Those pioneer councillors would have felt right at home yesterday as Auckland councillors voted to hire not one team of expensive consultants but two, to prepare competing reports on alternative funding sources. This only a week after Local Government New Zealand unveiled the results of a year-long probe into the same topic - chaired by a senior Auckland councillor, Penny Webster.
The LGNZ report is broad brush stuff, a 10-point plan that repeats old perennials like the right to levy rates on government-owned schools and hospitals, and introduce visitor taxes. There are also some more left-field options, such as sharing mineral royalties with the Government.
The probes the Auckland Council is commissioning are more narrowly focused, canvassing all the touchy political issues such as the sale of airport and port shares and other assets and various forms of partnership with private enterprise including "outsourcing opportunities".
Exactly what two expert reports from business-friendly consulting firms are going to come up with that we don't already know beats me. Mayor Len Brown has always been against the sale of strategic assets such as the airport shares, and repeated his opposition to the Herald before the meeting. In the end, it's going to come down to the politics, not reports.
Official investigations into alternative funding of local government have been going on for decades. The libraries are full of their dusty remains. In the 1999 and 2002 election campaigns, for example, Labour proposed to compensate councils for the loss of rates on large holdings of state-owned land.
Eventually, in late 2005, the review, conducted by local and central government bureaucrats, concluded no real problem existed. The best the local politicians got was Labour agreeing to Auckland requests for a regional fuel tax to help fund its roads. But before that could be implemented, Labour was defeated and the incoming National Government scrapped the legislation.
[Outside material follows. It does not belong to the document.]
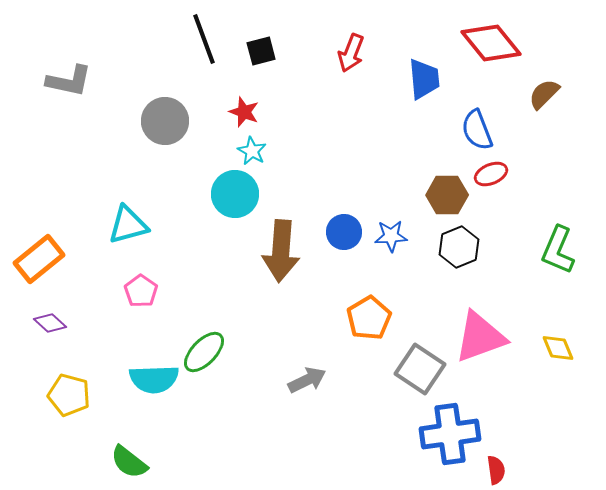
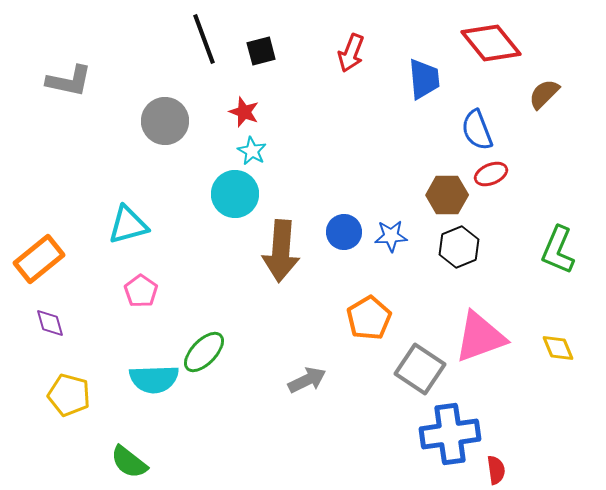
purple diamond: rotated 32 degrees clockwise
Local Government Minister Paula Bennett, speaking at last week's LGNZ conference, dismissed the latest LGNZ report, telling delegates that "first and foremost local government needs to demonstrate that it can live within its means. Ratepayers are not willing to pay more for services while they see waste".
With my thumping new rates demand in mind, it's a tempting message. My thoughts went to the $1000 bike stand that recently appeared alongside my bus stop. A stainless steel "staple", plugged into the asphalt, it's handy to rest your bottom on when the bus shelter fills up, but I've never seen a bike tied up alongside. Auckland Transport tells me it is a "New Sheffield" model, one of 102 that have popped up on transport routes around the town because of popular demand.
Why you would leave your bike at a stop about a five-minute pedal from the CBD, and catch the bus instead, I have no idea.
In 2001, Auckland City mayor John Banks took the Bennett approach. On assuming office and looking to shave $25 million from the city budget, he set up a razor gang headed by Sir William Birch.
The former National Party Finance Minister excelled himself, identifying cuts of $46 million. Among recommendations accepted by the council was a sell-down of airport shares and the divesting of pensioner flats.
Without supporting either of these moves, it does remind you there is an alternative to over-stretching your budget.